# null space and rank

• Jan 9th 2009, 07:49 PM
Kat-M
null space and rank
let A be mxn matrix and B be the transpose of A. let P=BA. prove that A and P have the same null space and the same rank.
• Jan 10th 2009, 11:30 AM
NonCommAlg
Quote:

Originally Posted by Kat-M

let A be mxn matrix and B be the transpose of A. let P=BA. prove that A and P have the same null space and the same rank.

we only need to prove that the null space of A and P are equal, because then by the rank-nullity theorem they must also have the same rank.

if $Ax=0,$ then $Px=0$ and hence $\text{null}(A) \subseteq \text{null}(P).$ conversely, if $x \in \text{null}(P),$ then $Px=A^TAx=0,$ i.e. $Ax \in \text{null}(A^T)=(\text{col}(A))^{\perp}.$ hence $Ax \in \text{col(A)} \cap (\text{col}(A))^{\perp}=(0). \ \Box$
• Jan 10th 2009, 01:18 PM
Opalg
Quote:

Originally Posted by NonCommAlg
if $x \in \text{null}(P),$ then $Px=A^TAx=0,$ i.e. $Ax \in \text{null}(A^T)=(\text{col}(A))^{\perp}.$ hence $Ax \in \text{col(A)} \cap (\text{col}(A))^{\perp}=(0). \ \Box$

Alternatively, if $Px=A^{\textsc t}Ax=0$ then $(Ax)^{\textsc t}(Ax)= x^{\textsc t}A^{\textsc t}Ax = 0$ and so $Ax = 0$.
• Jan 10th 2009, 01:33 PM
NonCommAlg
Quote:

Originally Posted by Opalg

Alternatively, if $Px=A^{\textsc t}Ax=0$ then $(Ax)^{\textsc t}(Ax)= x^{\textsc t}A^{\textsc t}Ax = 0$ and so $Ax = 0$.

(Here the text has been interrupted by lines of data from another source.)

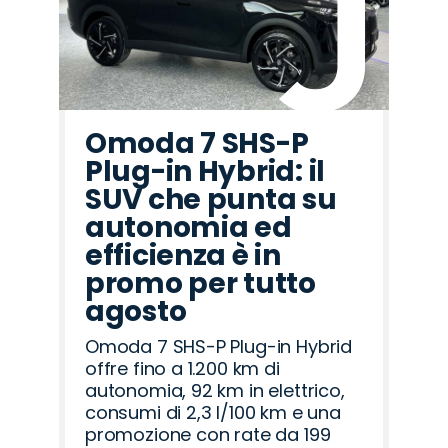
Omoda 7 SHS-P
Plug-in Hybrid: il
SUV che punta su
autonomia ed
efficienza è in
promo per tutto
agosto
Omoda 7 SHS-P Plug-in Hybrid
offre fino a 1.200 km di
autonomia, 92 km in elettrico,
consumi di 2,3 l/100 km e una
promozione con rate da 199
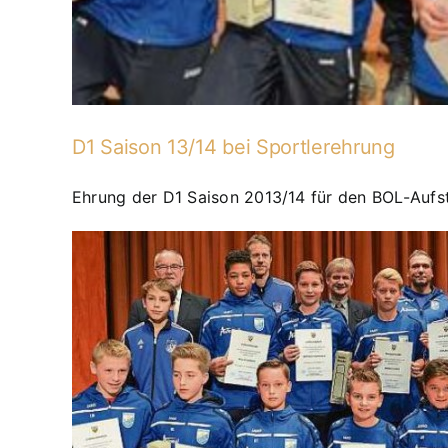
D1 Saison 13/14 bei Sportlerehrung
Ehrung der D1 Saison 2013/14 für den BOL-Aufst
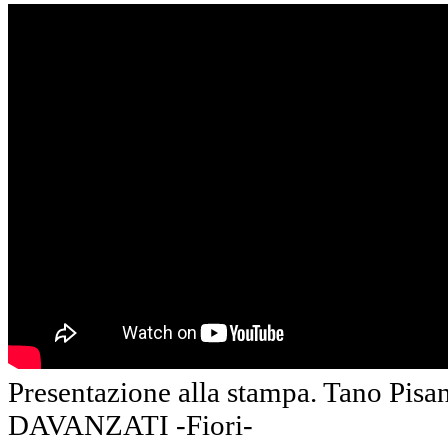
Presentazione alla stampa. Tano P
DAVANZATI -Fiori-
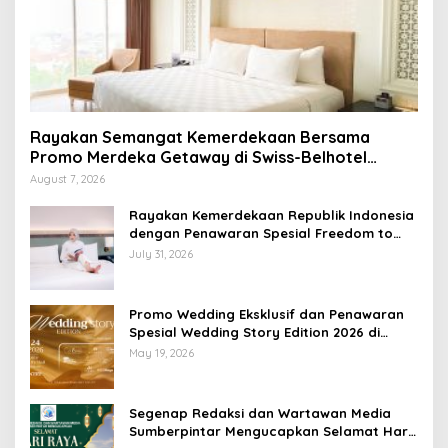
Rayakan Semangat Kemerdekaan Bersama
Promo Merdeka Getaway di Swiss-Belhotel
Lampung
August 7, 2026
Rayakan Kemerdekaan Republik Indonesia
dengan Penawaran Spesial Freedom to
Relax di Holiday Inn Lampung Bukit Randu
July 31, 2026
Promo Wedding Eksklusif dan Penawaran
Spesial Wedding Story Edition 2026 di
Swiss-Belhotel Lampung
May 19, 2026
Segenap Redaksi dan Wartawan Media
Sumberpintar Mengucapkan Selamat Hari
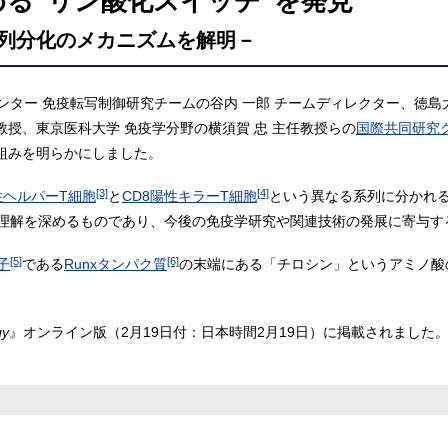
る“リン酸化スイッチ”を発見
列分化のメカニズムを解明－
ター 免疫転写制御研究チームの谷内 一郎 チームディレクター、徳島
教授、東京医科大学 免疫学分野の横須賀 忠 主任教授らの
国際共同研究
組みを明らかにしました。
[3]
[4]
性ヘルパーT細胞
と
CD8陽性キラーT細胞
という異なる系列に分かれ
理解を深めるものであり、今後の免疫学研究や関連技術の発展に寄与す
[5]
[6]
子
である
Runxタンパク質
の末端にある「チロシン」というアミノ酸
gy
』オンライン版（2月19日付：日本時間2月19日）に掲載されました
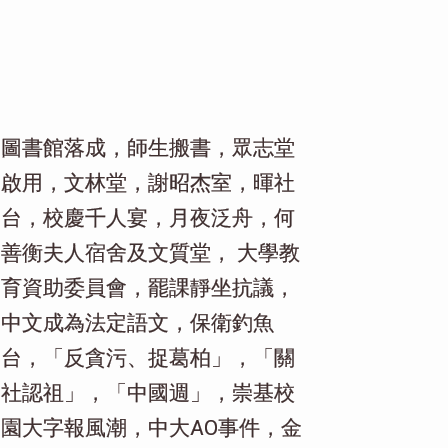
圖書館落成，師生搬書，眾志堂
啟用，文林堂，謝昭杰室，暉社
台，校慶千人宴，月夜泛舟，何
善衡夫人宿舍及文質堂， 大學教
育資助委員會，罷課靜坐抗議，
中文成為法定語文，保衛釣魚
台，「反貪污、捉葛柏」，「關
社認祖」，「中國週」，崇基校
園大字報風潮，中大AO事件，金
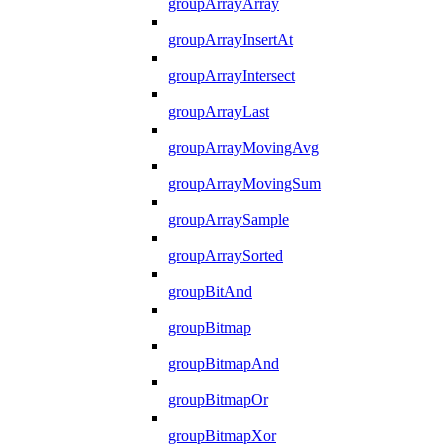
groupArrayArray
groupArrayInsertAt
groupArrayIntersect
groupArrayLast
groupArrayMovingAvg
groupArrayMovingSum
groupArraySample
groupArraySorted
groupBitAnd
groupBitmap
groupBitmapAnd
groupBitmapOr
groupBitmapXor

that's certainly an easier way!
• Jan 10th 2009, 01:43 PM
Kat-M
Quote:

Originally Posted by NonCommAlg
we only need to prove that the null space of A and P are equal, because then by the rank-nullity theorem they must also have the same rank.

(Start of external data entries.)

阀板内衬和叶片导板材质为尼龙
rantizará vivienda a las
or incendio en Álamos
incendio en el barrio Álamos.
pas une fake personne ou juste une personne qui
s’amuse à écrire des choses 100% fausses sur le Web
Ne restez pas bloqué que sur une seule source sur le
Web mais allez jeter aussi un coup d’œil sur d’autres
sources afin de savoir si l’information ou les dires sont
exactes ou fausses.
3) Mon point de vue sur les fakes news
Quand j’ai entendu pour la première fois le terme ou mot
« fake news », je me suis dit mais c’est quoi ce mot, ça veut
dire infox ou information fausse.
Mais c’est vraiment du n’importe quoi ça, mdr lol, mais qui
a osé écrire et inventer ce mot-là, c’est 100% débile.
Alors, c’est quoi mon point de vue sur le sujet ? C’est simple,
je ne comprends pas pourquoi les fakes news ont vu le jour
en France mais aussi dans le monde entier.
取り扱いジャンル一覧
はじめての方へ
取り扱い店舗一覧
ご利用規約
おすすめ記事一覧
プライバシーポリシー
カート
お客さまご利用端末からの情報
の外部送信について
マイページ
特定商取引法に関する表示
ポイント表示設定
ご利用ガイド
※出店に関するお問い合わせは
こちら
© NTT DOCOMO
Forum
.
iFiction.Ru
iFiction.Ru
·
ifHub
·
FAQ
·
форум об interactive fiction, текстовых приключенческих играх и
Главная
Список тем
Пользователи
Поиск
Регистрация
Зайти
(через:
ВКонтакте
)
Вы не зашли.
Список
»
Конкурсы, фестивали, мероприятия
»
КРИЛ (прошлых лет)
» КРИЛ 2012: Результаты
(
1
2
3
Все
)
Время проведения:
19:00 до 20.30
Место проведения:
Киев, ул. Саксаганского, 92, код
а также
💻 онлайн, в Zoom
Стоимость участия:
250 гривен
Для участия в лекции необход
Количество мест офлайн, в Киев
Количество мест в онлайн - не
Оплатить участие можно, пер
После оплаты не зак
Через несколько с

if $Ax=0,$ then $Px=0$ and hence $\text{null}(A) \subseteq \text{null}(P).$ conversely, if $x \in \text{null}(P),$ then $Px=A^TAx=0,$ i.e. $Ax \in \text{null}(A^T)=(\text{col}(A))^{\perp}.$ hence $Ax \in \text{col(A)} \cap (\text{col}(A))^{\perp}=(0). \ \Box$

i am trying to see why $\text{null}(A^T)=(\text{col}(A))^{\perp}.$. could you also help me with this?
• Jan 10th 2009, 03:05 PM
HallsofIvy
Then look at Opalg's response.